- Interactive map of Jere
- Country: Nigeria
- State: Borno State
- Headquarters: Khaddamari

Area
- • Total: 868 km^{2} (335 sq mi)

Population (2006)
- • Total: 211,204
- • Density: 243/km^{2} (630/sq mi)
- Time zone: UTC+1 (WAT)
- Postal code: 600

= Jere, Nigeria =

Jere is a local government area of Borno State, Nigeria. It has its headquarters in the town of Khaddamari. London Ciki is a community in Jere under Maimusari ward.

== Climate /Geography ==
Jere LGA has an average temperature of 33 degrees Celsius or 94 degrees Fahrenheit and a total area of 868 square kilometres or 335 square miles. The local government region's average humidity is reported to be 29%, and the area receives 850 mm of precipitation.

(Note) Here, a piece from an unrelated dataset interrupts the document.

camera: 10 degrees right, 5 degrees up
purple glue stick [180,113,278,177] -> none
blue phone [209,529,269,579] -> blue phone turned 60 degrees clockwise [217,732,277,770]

Jere experiences a hot semi-arid climate similar to that of the greater Maiduguri area. Rainfall is limited and occurs mainly from June to September, while the dry season lasts from October to May with strong Harmattan winds. Temperatures range from about 24 C to 41 C across the year.

== Population ==
Jere had a population of 211,204 at the 2006 census. Most of the people in Jere are from the Arabic tribes Baggara and Kanuri.

== Postal code ==
The postal code of the area is 600.

== History ==
It is one of the sixteen LGAs that constitute the Borno Emirate, a traditional state located in Borno State, Nigeria.